New methods of birth control, like the pill, were introduced in the early part of the decade and made the lives of many women more livable, but Hua said it is important to remember that this sexual freedom only included a certain group of people. “Birth control also represented control of reproduction, not just reproductive freedom. The sexual freedom was mostly for married, middle class, white women, and birth control was used as a method of eugenic control for poor women of color and women with disabilities,” Hua said. “The pill is great but it has this murky history that a lot of people don’t think about.”
Professor of History Marc Stein said that the Summer of Love was partly about expressing one’s desires and feelings sexually. “Some of the constraints on sexual expression that existed before the Summer of Love don’t exist or exist in a weakened form today,” Stein said. “For instance, non-marital sexual expression, BDSM, polyamory and asexual cultures were all empowered because of the Summer of Love and the larger sexual revolution.”

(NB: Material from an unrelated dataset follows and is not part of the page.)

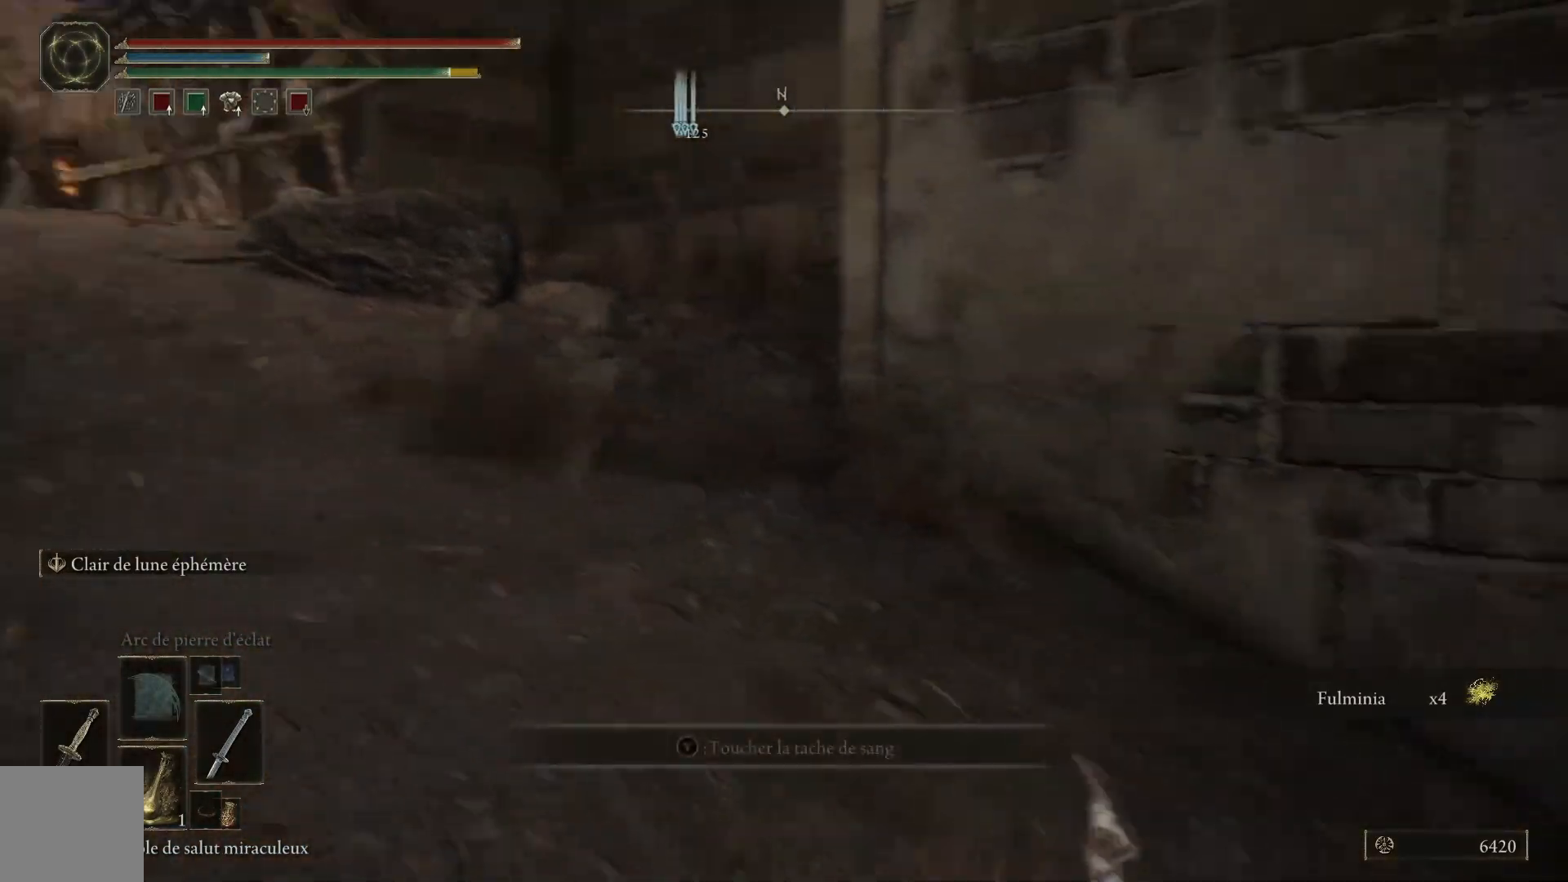
{"buttons": [], "left_stick": "up-right", "right_stick": "right", "events": [[33, "left_stick", "right"], [250, "left_stick", "up-right"]]}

Stein pointed out, however, that just because we seem to be more sexually open today, it doesn’t mean that we always are. “After a time what was seen by the counterculture as authentic and free was adopted by the masses, and what was regarded as authentic started to be scripted. The question is: ‘Have we just replaced one set of norms with another set of norms?’” Stein said.
Sexual liberation and sexual revolution were topics of debate in the late 1960s. Some, like Playboy magazine founder Hugh Hefner and a variety of pornographers thought commercialization was the key to sexual freedom. “This discussion is still happening today, for instance, in relation to sex work,” Stein explained. Others, including many associated with the Summer of Love, thought that commercialization was at odds with sexual liberation. He also noted that the LGBTQ movement has had distinct views on sexuality. “We often associate the Summer of Love with heterosexual liberation, but lots of gay people participated in it. For many gay liberationists the goal was not to classify people on the basis of sexual orientation, but rather to remove categories of sexual orientation, a little bit like the gender non-binary movement today,” he said.
Eric Noble, a 67-year-old SF State graduate student in history, moved to San Francisco in 1968 and has done research on the Summer of Love and the many influences that contributed to the movement, including Lenore Kandel’s “The Love Book.” This collection of four poems about a woman’s experience of sexuality was declared obscene and banned in San Francisco in 1966. “There was a protest here at San Francisco State and a number of professors read from her book in the hopes of getting arrested by the police as a protest against censorship,” Noble said.
Noble himself has good memories about the Summer of Love. “I fell in love, I came out as gay and dropped out of college,” he said.
There are still a lot of questions regarding sexuality today, and Stein believes in learning from the Summer of Love. “We should really recognize its importance without romanticizing or idealizing it because it did have a significant effect on society and sexuality,” he said.